▶ [MATERIALS PROVIDED]:

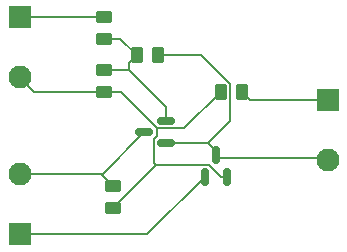
<source format=gbr>
G04 #@! TF.GenerationSoftware,KiCad,Pcbnew,8.0.6*
G04 #@! TF.CreationDate,2025-03-14T18:00:41+01:00*
G04 #@! TF.ProjectId,TENG_PCB,54454e47-5f50-4434-922e-6b696361645f,rev?*
G04 #@! TF.SameCoordinates,Original*
G04 #@! TF.FileFunction,Copper,L1,Top*
G04 #@! TF.FilePolarity,Positive*
%FSLAX46Y46*%
G04 Gerber Fmt 4.6, Leading zero omitted, Abs format (unit mm)*
G04 Created by KiCad (PCBNEW 8.0.6) date 2025-03-14 18:00:41*
%MOMM*%
%LPD*%
G01*
G04 APERTURE LIST*
G04 Aperture macros list*
%AMRoundRect*
0 Rectangle with rounded corners*
0 $1 Rounding radius*
0 $2 $3 $4 $5 $6 $7 $8 $9 X,Y pos of 4 corners*
0 Add a 4 corners polygon primitive as box body*
4,1,4,$2,$3,$4,$5,$6,$7,$8,$9,$2,$3,0*
0 Add four circle primitives for the rounded corners*
1,1,$1+$1,$2,$3*
1,1,$1+$1,$4,$5*
1,1,$1+$1,$6,$7*
1,1,$1+$1,$8,$9*
0 Add four rect primitives between the rounded corners*
20,1,$1+$1,$2,$3,$4,$5,0*
20,1,$1+$1,$4,$5,$6,$7,0*
20,1,$1+$1,$6,$7,$8,$9,0*
20,1,$1+$1,$8,$9,$2,$3,0*%
G04 Aperture macros list end*
G04 #@! TA.AperFunction,SMDPad,CuDef*
%ADD10RoundRect,0.250000X-0.450000X0.262500X-0.450000X-0.262500X0.450000X-0.262500X0.450000X0.262500X0*%
G04 #@! TD*
G04 #@! TA.AperFunction,SMDPad,CuDef*
%ADD11RoundRect,0.150000X0.150000X-0.587500X0.150000X0.587500X-0.150000X0.587500X-0.150000X-0.587500X0*%
G04 #@! TD*
G04 #@! TA.AperFunction,SMDPad,CuDef*
%ADD12RoundRect,0.250000X0.262500X0.450000X-0.262500X0.450000X-0.262500X-0.450000X0.262500X-0.450000X0*%
G04 #@! TD*
G04 #@! TA.AperFunction,SMDPad,CuDef*
%ADD13RoundRect,0.250000X-0.262500X-0.450000X0.262500X-0.450000X0.262500X0.450000X-0.262500X0.450000X0*%
G04 #@! TD*
G04 #@! TA.AperFunction,SMDPad,CuDef*
%ADD14RoundRect,0.150000X0.587500X0.150000X-0.587500X0.150000X-0.587500X-0.150000X0.587500X-0.150000X0*%
G04 #@! TD*
G04 #@! TA.AperFunction,ComponentPad*
%ADD15R,1.950000X1.950000*%
G04 #@! TD*
G04 #@! TA.AperFunction,ComponentPad*
%ADD16C,1.950000*%
G04 #@! TD*
G04 #@! TA.AperFunction,Conductor*
%ADD17C,0.200000*%
G04 #@! TD*
G04 APERTURE END LIST*
D10*
X137740000Y-84147500D03*
X137740000Y-85972500D03*
D11*
X145480000Y-83385000D03*
X147380000Y-83385000D03*
X146430000Y-81510000D03*
D12*
X148650000Y-76170000D03*
X146825000Y-76170000D03*
D10*
X137000000Y-69837500D03*
X137000000Y-71662500D03*
D13*
X139727500Y-73050000D03*
X141552500Y-73050000D03*
D14*
X142250000Y-80520000D03*
X142250000Y-78620000D03*
X140375000Y-79570000D03*
D15*
X129830000Y-88230000D03*
D16*
X129830000Y-83150000D03*
D15*
X155900000Y-76850000D03*
D16*
X155900000Y-81930000D03*
D15*
X129830000Y-69840000D03*
D16*
X129830000Y-74920000D03*
D10*
X136980000Y-74307500D03*
X136980000Y-76132500D03*
D17*
X129830000Y-69840000D02*
X131107000Y-69840000D01*
X131107000Y-69840000D02*
X131109000Y-69837500D01*
X131109000Y-69837500D02*
X137000000Y-69837500D01*
X136980000Y-76132500D02*
X138385000Y-76132500D01*
X136980000Y-76132500D02*
X131042000Y-76132500D01*
X141188000Y-80169400D02*
X141188000Y-82141200D01*
X141475000Y-79222300D02*
X141475000Y-79882400D01*
X147380000Y-83385000D02*
X146868000Y-83385000D01*
X141188000Y-82141200D02*
X141380000Y-82332800D01*
X131042000Y-76132500D02*
X129830000Y-74920000D01*
X146868000Y-83385000D02*
X145815000Y-82332800D01*
X141475000Y-79882400D02*
X141188000Y-80169400D01*
X141380000Y-82332800D02*
X137740000Y-85972500D01*
X138385000Y-76132500D02*
X141475000Y-79222300D01*
X141475000Y-79222300D02*
X143773000Y-79222300D01*
X143773000Y-79222300D02*
X146825000Y-76170000D01*
X145815000Y-82332800D02*
X141380000Y-82332800D01*
X136742000Y-83150000D02*
X136769000Y-83176200D01*
X129780000Y-83150000D02*
X136742000Y-83150000D01*
X140375000Y-79570000D02*
X136769000Y-83176200D01*
X136769000Y-83176200D02*
X137740000Y-84147500D01*
X140635000Y-88230000D02*
X145480000Y-83385000D01*
X129780000Y-88230000D02*
X140635000Y-88230000D01*
X145800000Y-80520000D02*
X147668000Y-78652500D01*
X147668000Y-75511000D02*
X145206000Y-73050000D01*
X146430000Y-81150000D02*
X146430000Y-81510000D01*
X141552500Y-73050000D02*
X141552000Y-73050000D01*
X146680000Y-81760000D02*
X155730000Y-81760000D01*
X155730000Y-81760000D02*
X155900000Y-81930000D01*
X145206000Y-73050000D02*
X141552500Y-73050000D01*
X147668000Y-78652500D02*
X147668000Y-75511000D01*
X146430000Y-81510000D02*
X146680000Y-81760000D01*
X142250000Y-80520000D02*
X145800000Y-80520000D01*
X145800000Y-80520000D02*
X146430000Y-81150000D01*
X142250000Y-77457600D02*
X142250000Y-78620000D01*
X137000000Y-71662500D02*
X138340000Y-71662500D01*
X139414000Y-73363800D02*
X139100000Y-73677600D01*
X139728000Y-73050000D02*
X139414000Y-73363800D01*
X139727500Y-73050300D02*
X139727500Y-73050000D01*
X139414000Y-73363800D02*
X139727500Y-73050300D01*
X138340000Y-71662500D02*
X139728000Y-73050000D01*
X139100000Y-73677600D02*
X139100000Y-74307500D01*
X136980000Y-74307500D02*
X139100000Y-74307500D01*
X139100000Y-74307500D02*
X142250000Y-77457600D01*
X155900000Y-76070000D02*
X155900000Y-76850000D01*
X155900000Y-76850000D02*
X149330000Y-76850000D01*
X149330000Y-76850000D02*
X148650000Y-76170000D01*
M02*

</source>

▶ [TASK GOAL]: Repeat every record above exactly. Omit the pictures.

▶ [REPLY TO THE TASK]:
<source format=gbr>
G04 #@! TF.GenerationSoftware,KiCad,Pcbnew,8.0.6*
G04 #@! TF.CreationDate,2025-03-14T18:00:41+01:00*
G04 #@! TF.ProjectId,TENG_PCB,54454e47-5f50-4434-922e-6b696361645f,rev?*
G04 #@! TF.SameCoordinates,Original*
G04 #@! TF.FileFunction,Copper,L1,Top*
G04 #@! TF.FilePolarity,Positive*
%FSLAX46Y46*%
G04 Gerber Fmt 4.6, Leading zero omitted, Abs format (unit mm)*
G04 Created by KiCad (PCBNEW 8.0.6) date 2025-03-14 18:00:41*
%MOMM*%
%LPD*%
G01*
G04 APERTURE LIST*
G04 Aperture macros list*
%AMRoundRect*
0 Rectangle with rounded corners*
0 $1 Rounding radius*
0 $2 $3 $4 $5 $6 $7 $8 $9 X,Y pos of 4 corners*
0 Add a 4 corners polygon primitive as box body*
4,1,4,$2,$3,$4,$5,$6,$7,$8,$9,$2,$3,0*
0 Add four circle primitives for the rounded corners*
1,1,$1+$1,$2,$3*
1,1,$1+$1,$4,$5*
1,1,$1+$1,$6,$7*
1,1,$1+$1,$8,$9*
0 Add four rect primitives between the rounded corners*
20,1,$1+$1,$2,$3,$4,$5,0*
20,1,$1+$1,$4,$5,$6,$7,0*
20,1,$1+$1,$6,$7,$8,$9,0*
20,1,$1+$1,$8,$9,$2,$3,0*%
G04 Aperture macros list end*
G04 #@! TA.AperFunction,SMDPad,CuDef*
%ADD10RoundRect,0.250000X-0.450000X0.262500X-0.450000X-0.262500X0.450000X-0.262500X0.450000X0.262500X0*%
G04 #@! TD*
G04 #@! TA.AperFunction,SMDPad,CuDef*
%ADD11RoundRect,0.150000X0.150000X-0.587500X0.150000X0.587500X-0.150000X0.587500X-0.150000X-0.587500X0*%
G04 #@! TD*
G04 #@! TA.AperFunction,SMDPad,CuDef*
%ADD12RoundRect,0.250000X0.262500X0.450000X-0.262500X0.450000X-0.262500X-0.450000X0.262500X-0.450000X0*%
G04 #@! TD*
G04 #@! TA.AperFunction,SMDPad,CuDef*
%ADD13RoundRect,0.250000X-0.262500X-0.450000X0.262500X-0.450000X0.262500X0.450000X-0.262500X0.450000X0*%
G04 #@! TD*
G04 #@! TA.AperFunction,SMDPad,CuDef*
%ADD14RoundRect,0.150000X0.587500X0.150000X-0.587500X0.150000X-0.587500X-0.150000X0.587500X-0.150000X0*%
G04 #@! TD*
G04 #@! TA.AperFunction,ComponentPad*
%ADD15R,1.950000X1.950000*%
G04 #@! TD*
G04 #@! TA.AperFunction,ComponentPad*
%ADD16C,1.950000*%
G04 #@! TD*
G04 #@! TA.AperFunction,Conductor*
%ADD17C,0.200000*%
G04 #@! TD*
G04 APERTURE END LIST*
D10*
X137740000Y-84147500D03*
X137740000Y-85972500D03*
D11*
X145480000Y-83385000D03*
X147380000Y-83385000D03*
X146430000Y-81510000D03*
D12*
X148650000Y-76170000D03*
X146825000Y-76170000D03*
D10*
X137000000Y-69837500D03*
X137000000Y-71662500D03*
D13*
X139727500Y-73050000D03*
X141552500Y-73050000D03*
D14*
X142250000Y-80520000D03*
X142250000Y-78620000D03*
X140375000Y-79570000D03*
D15*
X129830000Y-88230000D03*
D16*
X129830000Y-83150000D03*
D15*
X155900000Y-76850000D03*
D16*
X155900000Y-81930000D03*
D15*
X129830000Y-69840000D03*
D16*
X129830000Y-74920000D03*
D10*
X136980000Y-74307500D03*
X136980000Y-76132500D03*
D17*
X129830000Y-69840000D02*
X131107000Y-69840000D01*
X131107000Y-69840000D02*
X131109000Y-69837500D01*
X131109000Y-69837500D02*
X137000000Y-69837500D01*
X136980000Y-76132500D02*
X138385000Y-76132500D01*
X136980000Y-76132500D02*
X131042000Y-76132500D01*
X141188000Y-80169400D02*
X141188000Y-82141200D01*
X141475000Y-79222300D02*
X141475000Y-79882400D01*
X147380000Y-83385000D02*
X146868000Y-83385000D01*
X141188000Y-82141200D02*
X141380000Y-82332800D01*
X131042000Y-76132500D02*
X129830000Y-74920000D01*
X146868000Y-83385000D02*
X145815000Y-82332800D01*
X141475000Y-79882400D02*
X141188000Y-80169400D01*
X141380000Y-82332800D02*
X137740000Y-85972500D01*
X138385000Y-76132500D02*
X141475000Y-79222300D01*
X141475000Y-79222300D02*
X143773000Y-79222300D01*
X143773000Y-79222300D02*
X146825000Y-76170000D01*
X145815000Y-82332800D02*
X141380000Y-82332800D01*
X136742000Y-83150000D02*
X136769000Y-83176200D01*
X129780000Y-83150000D02*
X136742000Y-83150000D01*
X140375000Y-79570000D02*
X136769000Y-83176200D01*
X136769000Y-83176200D02*
X137740000Y-84147500D01*
X140635000Y-88230000D02*
X145480000Y-83385000D01*
X129780000Y-88230000D02*
X140635000Y-88230000D01*
X145800000Y-80520000D02*
X147668000Y-78652500D01*
X147668000Y-75511000D02*
X145206000Y-73050000D01*
X146430000Y-81150000D02*
X146430000Y-81510000D01*
X141552500Y-73050000D02*
X141552000Y-73050000D01*
X146680000Y-81760000D02*
X155730000Y-81760000D01*
X155730000Y-81760000D02*
X155900000Y-81930000D01*
X145206000Y-73050000D02*
X141552500Y-73050000D01*
X147668000Y-78652500D02*
X147668000Y-75511000D01*
X146430000Y-81510000D02*
X146680000Y-81760000D01*
X142250000Y-80520000D02*
X145800000Y-80520000D01*
X145800000Y-80520000D02*
X146430000Y-81150000D01*
X142250000Y-77457600D02*
X142250000Y-78620000D01*
X137000000Y-71662500D02*
X138340000Y-71662500D01*
X139414000Y-73363800D02*
X139100000Y-73677600D01*
X139728000Y-73050000D02*
X139414000Y-73363800D01*
X139727500Y-73050300D02*
X139727500Y-73050000D01*
X139414000Y-73363800D02*
X139727500Y-73050300D01*
X138340000Y-71662500D02*
X139728000Y-73050000D01*
X139100000Y-73677600D02*
X139100000Y-74307500D01*
X136980000Y-74307500D02*
X139100000Y-74307500D01*
X139100000Y-74307500D02*
X142250000Y-77457600D01*
X155900000Y-76070000D02*
X155900000Y-76850000D01*
X155900000Y-76850000D02*
X149330000Y-76850000D01*
X149330000Y-76850000D02*
X148650000Y-76170000D01*
M02*

</source>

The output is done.